» **Prompt**
Repeat word for word the passage of the forum thread about skid wheels, starting at "On another note, is" and ending at "28BHS bottoming out.".

[Text under study — start]

# Skid Wheels On The Back Of My Outback



## OPKSclan (Jun 22, 2004)

We recently made a trip to Colorado with our 28BHS. On two occasions while entering gas station's lots my rear-end scraped the road. The first time was pretty light and the only evidence was lateral scrape marks along the bottom of the pads of my stabalizer jacks. Unfortunately the second time was a little more severe. It was at night and I misjudged the amount of dip in the road. The impact tore off my right rear stabilizer jack and curled up a small section of the aluminum cladding wrapped around the bumper. No structural damage at all. Testiment to the durability of the Outbacks frame. I just had to hammer in the aluminum. Can't even tell anything happened.

I always wanted to change out my stabalizer jacks with scissor types anyway. CampingWorld Scissor Jacks . This just gave me an excuse. Now to protect these new scissor jacks, I bought a set of 4" swivel CampingWorld Skid Wheelsfrom Campingworld.com.

Has anyone had any experience with mounting these type of wheels on their Outback? Any suggestions for mounting these and the scissor jacks? I would appreciate any guidence.

Dan


----------



## NDJollyMon (Aug 22, 2003)

My OUTBACK scrapes as I leave the driveway with the new truck. The hitch is 2" higher than the old truck. I looks pretty level when towing, so I didn't mess with the adjustment.


----------



## California Jim (Dec 11, 2003)

You can install those little skid wheels wheels on the rear frame like Vern did. If you check the members photo gallery I think he has some pictures.

On another note, is your trailer level or maybe a little lower in the front as it should be? I only ask because I haven't had any problems with my 28BHS bottoming out.


----------



## borntorv (Apr 13, 2004)

Dan,

Since I was always bottoming out on my previous TT I put skid wheels on and it saved me plenty of times. Therefore, when we got the Outback I went ahead and put a set on the 28BHS too (see below). To be honest, the Outback sits up several inches higher and I haven't hit the skid wheels once this summer but I'm still glad they're there. One suggestion (learned the hard way) is to check out your local wholesale caster supply companies. I paid over $100 for the set in the picture but could have gotten an identical set for $25 from the wholesaler. Regardless, good luck with the wheels and hope they work well for you.

Greg


----------



## OPKSclan (Jun 22, 2004)

Greg,

Thanks for the response and the picture of your skid wheels. Unfortunately, I already bought my wheels from CampingWorld.com at about $80.00 for the pair. Oh well. I'll be sure to take your advice on my next TT.

I am looking at your photo of the skid wheels. I am a little unclear as to the position you mounted them. Are they mounted forward of the rear stabalizer jacks? Also, how did you mount them? Did you drill holes through the frame? I don't have my 28BHS here right now and can't remember, but is the frame an "I" or a "C" channel frame. If it is a "C" do you need to reinforce the open section of the "C" to prevent the frame from buckling in on itself when the wheel takes on the weight of the trailer after it makes contact with the road?

I would appreciate any information. Thanks for your help.

[Text under study — finish]
[Entries shown — start]

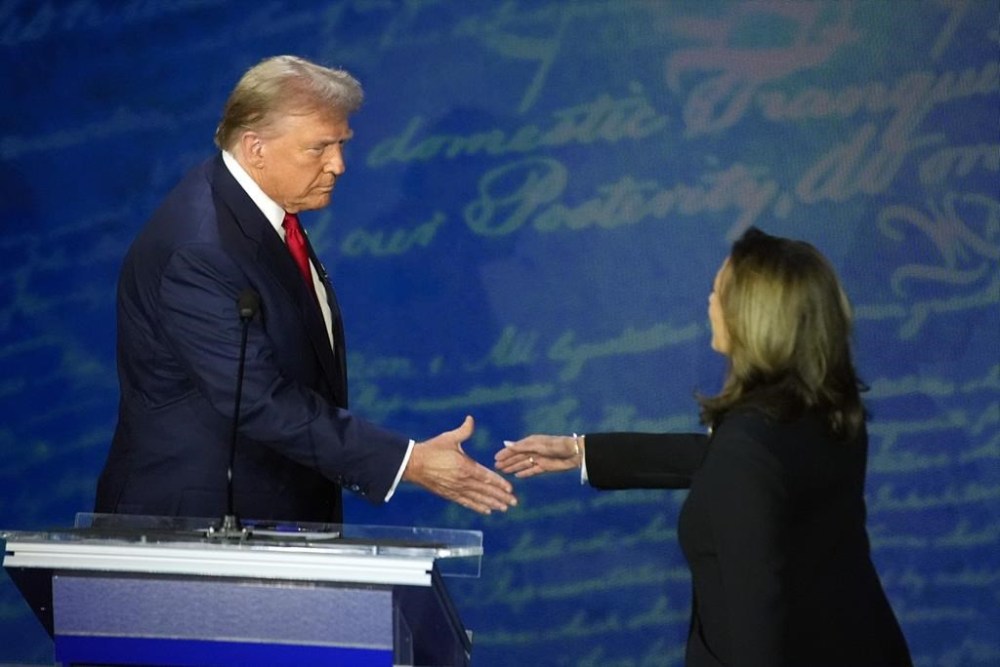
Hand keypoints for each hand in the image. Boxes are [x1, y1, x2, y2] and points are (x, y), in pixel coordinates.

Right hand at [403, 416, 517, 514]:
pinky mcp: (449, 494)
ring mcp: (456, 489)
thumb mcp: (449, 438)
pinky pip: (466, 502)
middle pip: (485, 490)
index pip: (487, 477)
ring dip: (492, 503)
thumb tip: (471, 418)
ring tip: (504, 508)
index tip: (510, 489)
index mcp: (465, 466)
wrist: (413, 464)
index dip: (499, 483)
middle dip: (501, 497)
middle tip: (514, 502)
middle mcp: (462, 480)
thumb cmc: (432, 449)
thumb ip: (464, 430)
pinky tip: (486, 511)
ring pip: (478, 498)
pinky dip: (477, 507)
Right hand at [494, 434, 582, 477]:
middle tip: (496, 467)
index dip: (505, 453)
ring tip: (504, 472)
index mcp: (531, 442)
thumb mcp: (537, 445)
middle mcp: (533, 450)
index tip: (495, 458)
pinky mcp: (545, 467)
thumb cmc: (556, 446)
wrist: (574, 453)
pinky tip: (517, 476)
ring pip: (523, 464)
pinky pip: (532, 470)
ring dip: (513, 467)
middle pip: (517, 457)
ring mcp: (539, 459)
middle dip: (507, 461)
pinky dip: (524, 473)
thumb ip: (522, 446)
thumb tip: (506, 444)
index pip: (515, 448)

[Entries shown — finish]

» **Answer space**
On another note, is your trailer level or maybe a little lower in the front as it should be? I only ask because I haven't had any problems with my 28BHS bottoming out.